Entries taken from a collection
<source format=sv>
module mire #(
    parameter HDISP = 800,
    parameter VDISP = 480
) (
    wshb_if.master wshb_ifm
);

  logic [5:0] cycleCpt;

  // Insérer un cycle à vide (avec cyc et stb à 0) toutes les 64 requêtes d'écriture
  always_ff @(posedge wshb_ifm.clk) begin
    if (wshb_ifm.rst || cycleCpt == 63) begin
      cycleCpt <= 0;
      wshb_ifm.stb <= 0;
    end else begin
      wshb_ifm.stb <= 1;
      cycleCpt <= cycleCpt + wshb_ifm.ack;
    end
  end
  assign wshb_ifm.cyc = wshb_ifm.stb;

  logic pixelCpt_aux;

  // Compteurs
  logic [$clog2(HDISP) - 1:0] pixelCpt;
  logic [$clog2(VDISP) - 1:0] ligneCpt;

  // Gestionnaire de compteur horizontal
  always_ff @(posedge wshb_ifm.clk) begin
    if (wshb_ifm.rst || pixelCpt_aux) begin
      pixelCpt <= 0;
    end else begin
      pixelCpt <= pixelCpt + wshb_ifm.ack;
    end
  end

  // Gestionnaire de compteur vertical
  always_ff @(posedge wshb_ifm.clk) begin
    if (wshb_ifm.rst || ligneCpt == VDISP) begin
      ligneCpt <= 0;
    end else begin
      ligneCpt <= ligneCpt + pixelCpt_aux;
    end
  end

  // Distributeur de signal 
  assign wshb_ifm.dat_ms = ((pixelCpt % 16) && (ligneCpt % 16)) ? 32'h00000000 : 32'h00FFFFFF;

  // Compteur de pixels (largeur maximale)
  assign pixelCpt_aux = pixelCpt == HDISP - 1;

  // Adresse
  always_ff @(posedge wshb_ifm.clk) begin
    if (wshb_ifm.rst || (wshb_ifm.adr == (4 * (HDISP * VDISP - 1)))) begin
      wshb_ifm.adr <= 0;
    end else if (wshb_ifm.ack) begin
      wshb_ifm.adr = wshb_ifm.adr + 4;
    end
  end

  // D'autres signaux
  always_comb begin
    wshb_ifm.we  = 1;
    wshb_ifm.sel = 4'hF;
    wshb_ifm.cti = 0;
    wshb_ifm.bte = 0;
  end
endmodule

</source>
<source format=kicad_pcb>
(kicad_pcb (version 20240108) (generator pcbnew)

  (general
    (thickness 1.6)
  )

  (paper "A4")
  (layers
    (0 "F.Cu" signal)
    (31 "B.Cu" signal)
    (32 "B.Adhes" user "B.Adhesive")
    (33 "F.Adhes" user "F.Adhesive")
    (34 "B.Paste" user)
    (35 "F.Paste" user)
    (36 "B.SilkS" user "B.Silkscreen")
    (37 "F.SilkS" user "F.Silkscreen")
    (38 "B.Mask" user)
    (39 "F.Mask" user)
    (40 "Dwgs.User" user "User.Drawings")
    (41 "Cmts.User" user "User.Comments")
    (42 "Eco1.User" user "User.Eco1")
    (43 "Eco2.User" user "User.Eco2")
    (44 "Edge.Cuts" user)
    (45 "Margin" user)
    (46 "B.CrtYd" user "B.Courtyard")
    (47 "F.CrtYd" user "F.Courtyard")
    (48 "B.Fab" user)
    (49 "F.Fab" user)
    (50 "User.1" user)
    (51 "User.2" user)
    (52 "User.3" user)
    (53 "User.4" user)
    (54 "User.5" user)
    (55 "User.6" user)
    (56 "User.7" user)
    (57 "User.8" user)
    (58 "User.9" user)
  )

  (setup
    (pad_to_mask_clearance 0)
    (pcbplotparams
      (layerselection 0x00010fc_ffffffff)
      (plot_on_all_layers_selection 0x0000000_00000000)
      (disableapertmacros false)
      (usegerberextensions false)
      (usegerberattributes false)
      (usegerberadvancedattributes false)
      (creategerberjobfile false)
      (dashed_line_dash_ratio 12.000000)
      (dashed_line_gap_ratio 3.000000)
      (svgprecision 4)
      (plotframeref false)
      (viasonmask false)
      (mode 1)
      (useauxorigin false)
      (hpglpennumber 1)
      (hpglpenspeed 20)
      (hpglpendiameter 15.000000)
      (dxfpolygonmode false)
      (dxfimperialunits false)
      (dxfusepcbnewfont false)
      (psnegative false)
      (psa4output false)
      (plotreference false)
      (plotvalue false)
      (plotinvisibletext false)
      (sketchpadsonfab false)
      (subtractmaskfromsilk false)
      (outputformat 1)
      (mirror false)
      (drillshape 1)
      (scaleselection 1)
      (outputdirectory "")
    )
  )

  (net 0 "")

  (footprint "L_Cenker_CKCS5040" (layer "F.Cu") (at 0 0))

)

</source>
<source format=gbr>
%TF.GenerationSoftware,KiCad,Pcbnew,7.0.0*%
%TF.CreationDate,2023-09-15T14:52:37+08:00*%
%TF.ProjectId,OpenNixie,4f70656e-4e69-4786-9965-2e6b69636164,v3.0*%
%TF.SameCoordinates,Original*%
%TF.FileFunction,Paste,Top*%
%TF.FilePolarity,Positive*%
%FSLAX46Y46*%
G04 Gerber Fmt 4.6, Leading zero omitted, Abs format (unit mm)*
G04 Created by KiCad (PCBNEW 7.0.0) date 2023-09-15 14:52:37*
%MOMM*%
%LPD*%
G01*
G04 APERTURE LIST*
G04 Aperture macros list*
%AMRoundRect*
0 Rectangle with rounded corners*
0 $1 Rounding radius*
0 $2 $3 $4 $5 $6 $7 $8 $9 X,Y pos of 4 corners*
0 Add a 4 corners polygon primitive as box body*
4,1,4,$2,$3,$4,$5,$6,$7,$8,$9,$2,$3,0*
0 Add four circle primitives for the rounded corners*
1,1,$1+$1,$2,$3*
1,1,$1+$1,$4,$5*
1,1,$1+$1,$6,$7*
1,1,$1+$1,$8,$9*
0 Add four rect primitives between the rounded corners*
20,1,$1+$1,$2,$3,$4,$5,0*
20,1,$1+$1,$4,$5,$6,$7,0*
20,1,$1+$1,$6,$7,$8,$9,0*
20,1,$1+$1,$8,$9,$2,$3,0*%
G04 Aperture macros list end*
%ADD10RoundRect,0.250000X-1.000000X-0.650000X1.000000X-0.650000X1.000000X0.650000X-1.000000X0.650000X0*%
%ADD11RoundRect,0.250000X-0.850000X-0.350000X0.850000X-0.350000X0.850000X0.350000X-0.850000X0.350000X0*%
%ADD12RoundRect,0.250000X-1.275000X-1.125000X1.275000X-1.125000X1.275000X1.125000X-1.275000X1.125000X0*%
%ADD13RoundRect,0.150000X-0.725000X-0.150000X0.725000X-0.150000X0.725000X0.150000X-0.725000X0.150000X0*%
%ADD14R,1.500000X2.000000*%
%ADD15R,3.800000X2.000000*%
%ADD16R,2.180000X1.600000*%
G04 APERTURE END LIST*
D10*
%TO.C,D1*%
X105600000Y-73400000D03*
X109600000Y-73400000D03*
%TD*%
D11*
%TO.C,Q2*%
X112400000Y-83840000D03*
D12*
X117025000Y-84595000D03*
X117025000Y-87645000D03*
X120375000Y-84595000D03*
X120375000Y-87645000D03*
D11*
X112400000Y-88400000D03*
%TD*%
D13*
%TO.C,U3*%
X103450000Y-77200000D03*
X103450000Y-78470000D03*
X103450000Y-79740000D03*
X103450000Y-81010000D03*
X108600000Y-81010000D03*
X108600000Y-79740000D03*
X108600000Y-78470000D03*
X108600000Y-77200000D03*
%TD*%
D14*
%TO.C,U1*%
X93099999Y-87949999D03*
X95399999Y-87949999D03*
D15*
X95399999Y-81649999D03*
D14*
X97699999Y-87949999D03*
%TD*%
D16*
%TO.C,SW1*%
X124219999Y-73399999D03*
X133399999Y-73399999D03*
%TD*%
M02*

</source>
...
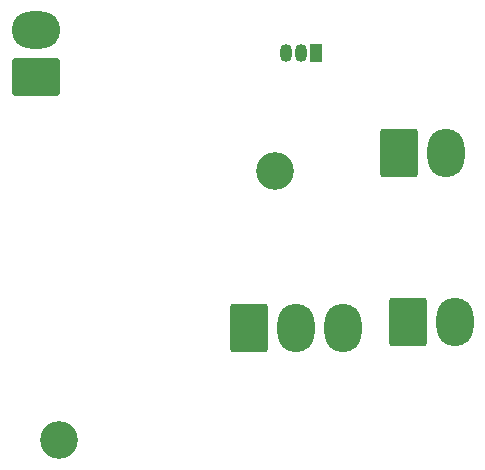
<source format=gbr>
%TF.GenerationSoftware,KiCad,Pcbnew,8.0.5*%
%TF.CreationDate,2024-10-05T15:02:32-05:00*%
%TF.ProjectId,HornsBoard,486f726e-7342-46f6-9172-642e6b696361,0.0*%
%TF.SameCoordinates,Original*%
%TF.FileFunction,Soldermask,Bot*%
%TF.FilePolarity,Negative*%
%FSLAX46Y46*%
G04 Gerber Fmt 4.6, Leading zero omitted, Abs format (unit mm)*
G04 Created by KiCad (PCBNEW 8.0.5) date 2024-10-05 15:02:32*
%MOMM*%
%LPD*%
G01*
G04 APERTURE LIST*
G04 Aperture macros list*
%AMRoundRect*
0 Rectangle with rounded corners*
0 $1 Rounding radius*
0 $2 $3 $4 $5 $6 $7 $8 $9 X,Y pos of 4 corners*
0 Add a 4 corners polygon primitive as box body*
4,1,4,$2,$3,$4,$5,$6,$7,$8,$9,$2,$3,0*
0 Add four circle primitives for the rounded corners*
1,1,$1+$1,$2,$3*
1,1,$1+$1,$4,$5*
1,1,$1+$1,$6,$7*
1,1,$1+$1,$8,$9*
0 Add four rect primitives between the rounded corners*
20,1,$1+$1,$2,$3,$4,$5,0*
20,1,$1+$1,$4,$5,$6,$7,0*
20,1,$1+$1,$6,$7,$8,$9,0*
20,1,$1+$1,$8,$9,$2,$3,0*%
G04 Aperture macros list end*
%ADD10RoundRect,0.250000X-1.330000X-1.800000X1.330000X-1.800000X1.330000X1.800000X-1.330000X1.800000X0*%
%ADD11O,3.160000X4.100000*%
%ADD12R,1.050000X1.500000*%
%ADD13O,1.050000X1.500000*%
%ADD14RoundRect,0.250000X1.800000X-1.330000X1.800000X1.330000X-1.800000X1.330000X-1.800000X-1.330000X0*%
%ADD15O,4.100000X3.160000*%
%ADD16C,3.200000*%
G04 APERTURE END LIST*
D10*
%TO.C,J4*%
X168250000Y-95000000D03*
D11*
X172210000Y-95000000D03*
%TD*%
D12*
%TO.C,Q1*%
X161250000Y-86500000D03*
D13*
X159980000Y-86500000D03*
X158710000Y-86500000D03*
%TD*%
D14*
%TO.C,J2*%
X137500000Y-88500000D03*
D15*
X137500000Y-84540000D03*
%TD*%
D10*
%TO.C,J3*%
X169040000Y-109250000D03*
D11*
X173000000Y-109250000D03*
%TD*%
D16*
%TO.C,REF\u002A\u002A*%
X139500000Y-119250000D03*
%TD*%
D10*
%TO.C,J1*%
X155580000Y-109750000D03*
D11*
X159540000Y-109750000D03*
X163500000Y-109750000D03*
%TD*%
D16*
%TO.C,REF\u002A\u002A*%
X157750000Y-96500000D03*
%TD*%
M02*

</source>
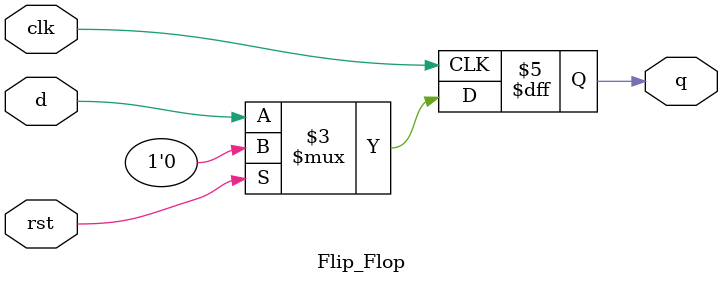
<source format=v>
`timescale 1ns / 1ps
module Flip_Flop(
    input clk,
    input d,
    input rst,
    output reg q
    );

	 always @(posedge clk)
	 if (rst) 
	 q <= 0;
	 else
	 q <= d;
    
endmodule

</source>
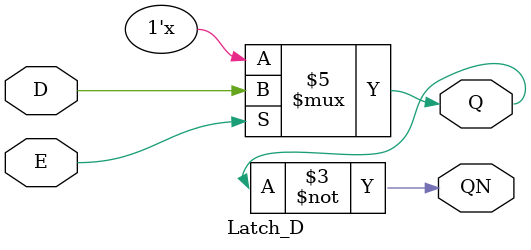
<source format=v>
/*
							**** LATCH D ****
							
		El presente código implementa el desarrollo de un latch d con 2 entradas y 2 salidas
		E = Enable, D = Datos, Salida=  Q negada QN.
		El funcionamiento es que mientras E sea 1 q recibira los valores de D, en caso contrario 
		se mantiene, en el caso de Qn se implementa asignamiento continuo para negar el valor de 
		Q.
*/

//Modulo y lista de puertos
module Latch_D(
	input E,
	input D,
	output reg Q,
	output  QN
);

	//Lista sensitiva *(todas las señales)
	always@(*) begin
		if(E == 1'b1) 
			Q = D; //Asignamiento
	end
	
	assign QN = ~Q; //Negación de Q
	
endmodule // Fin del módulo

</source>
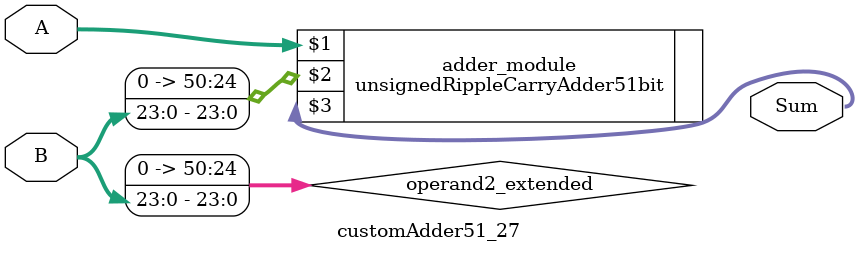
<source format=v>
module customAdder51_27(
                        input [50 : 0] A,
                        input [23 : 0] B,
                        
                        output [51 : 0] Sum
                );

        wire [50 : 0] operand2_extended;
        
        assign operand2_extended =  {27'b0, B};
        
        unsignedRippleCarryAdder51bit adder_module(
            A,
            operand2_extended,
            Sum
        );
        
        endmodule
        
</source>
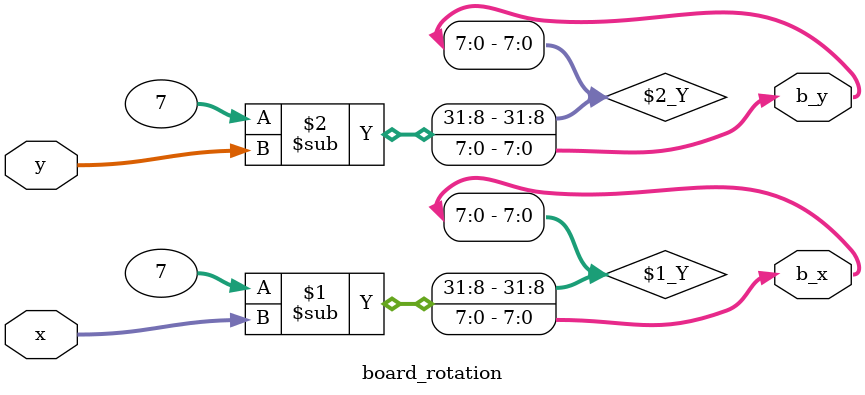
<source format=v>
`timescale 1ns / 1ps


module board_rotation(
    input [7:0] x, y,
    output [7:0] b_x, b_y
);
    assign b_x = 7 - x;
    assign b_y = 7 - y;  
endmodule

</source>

> **ABOUT THIS EXERCISE**
Output only an exact transcription of the lines above from the one with "<source format=sv>" up to and including the one with "if (wshb_ifm.rst || (wshb_ifm.adr".

> **OUTPUT OF THE EXERCISE**
<source format=sv>
module mire #(
    parameter HDISP = 800,
    parameter VDISP = 480
) (
    wshb_if.master wshb_ifm
);

  logic [5:0] cycleCpt;

  // Insérer un cycle à vide (avec cyc et stb à 0) toutes les 64 requêtes d'écriture
  always_ff @(posedge wshb_ifm.clk) begin
    if (wshb_ifm.rst || cycleCpt == 63) begin
      cycleCpt <= 0;
      wshb_ifm.stb <= 0;
    end else begin
      wshb_ifm.stb <= 1;
      cycleCpt <= cycleCpt + wshb_ifm.ack;
    end
  end
  assign wshb_ifm.cyc = wshb_ifm.stb;

  logic pixelCpt_aux;

  // Compteurs
  logic [$clog2(HDISP) - 1:0] pixelCpt;
  logic [$clog2(VDISP) - 1:0] ligneCpt;

  // Gestionnaire de compteur horizontal
  always_ff @(posedge wshb_ifm.clk) begin
    if (wshb_ifm.rst || pixelCpt_aux) begin
      pixelCpt <= 0;
    end else begin
      pixelCpt <= pixelCpt + wshb_ifm.ack;
    end
  end

  // Gestionnaire de compteur vertical
  always_ff @(posedge wshb_ifm.clk) begin
    if (wshb_ifm.rst || ligneCpt == VDISP) begin
      ligneCpt <= 0;
    end else begin
      ligneCpt <= ligneCpt + pixelCpt_aux;
    end
  end

  // Distributeur de signal 
  assign wshb_ifm.dat_ms = ((pixelCpt % 16) && (ligneCpt % 16)) ? 32'h00000000 : 32'h00FFFFFF;

  // Compteur de pixels (largeur maximale)
  assign pixelCpt_aux = pixelCpt == HDISP - 1;

  // Adresse
  always_ff @(posedge wshb_ifm.clk) begin
    if (wshb_ifm.rst || (wshb_ifm.adr == (4 * (HDISP * VDISP - 1)))) begin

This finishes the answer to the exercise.